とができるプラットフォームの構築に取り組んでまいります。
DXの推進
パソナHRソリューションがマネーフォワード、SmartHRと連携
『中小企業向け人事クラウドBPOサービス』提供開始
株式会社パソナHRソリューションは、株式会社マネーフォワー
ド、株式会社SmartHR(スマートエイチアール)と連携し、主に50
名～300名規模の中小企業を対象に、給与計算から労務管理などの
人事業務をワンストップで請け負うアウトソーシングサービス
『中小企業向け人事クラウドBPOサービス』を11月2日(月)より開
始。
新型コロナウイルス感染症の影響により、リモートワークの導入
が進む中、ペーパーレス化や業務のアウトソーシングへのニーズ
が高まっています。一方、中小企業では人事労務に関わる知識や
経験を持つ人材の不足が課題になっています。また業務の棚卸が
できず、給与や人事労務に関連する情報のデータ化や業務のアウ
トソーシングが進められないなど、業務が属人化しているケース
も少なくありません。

Directive ▸
Everything in the data above must be restated verbatim.

Result of the exercise ▸
とができるプラットフォームの構築に取り組んでまいります。
DXの推進
パソナHRソリューションがマネーフォワード、SmartHRと連携
『中小企業向け人事クラウドBPOサービス』提供開始
株式会社パソナHRソリューションは、株式会社マネーフォワー
ド、株式会社SmartHR(スマートエイチアール)と連携し、主に50
名～300名規模の中小企業を対象に、給与計算から労務管理などの
人事業務をワンストップで請け負うアウトソーシングサービス
『中小企業向け人事クラウドBPOサービス』を11月2日(月)より開
始。
新型コロナウイルス感染症の影響により、リモートワークの導入
が進む中、ペーパーレス化や業務のアウトソーシングへのニーズ
が高まっています。一方、中小企業では人事労務に関わる知識や
経験を持つ人材の不足が課題になっています。また業務の棚卸が
できず、給与や人事労務に関連する情報のデータ化や業務のアウ
トソーシングが進められないなど、業務が属人化しているケース
も少なくありません。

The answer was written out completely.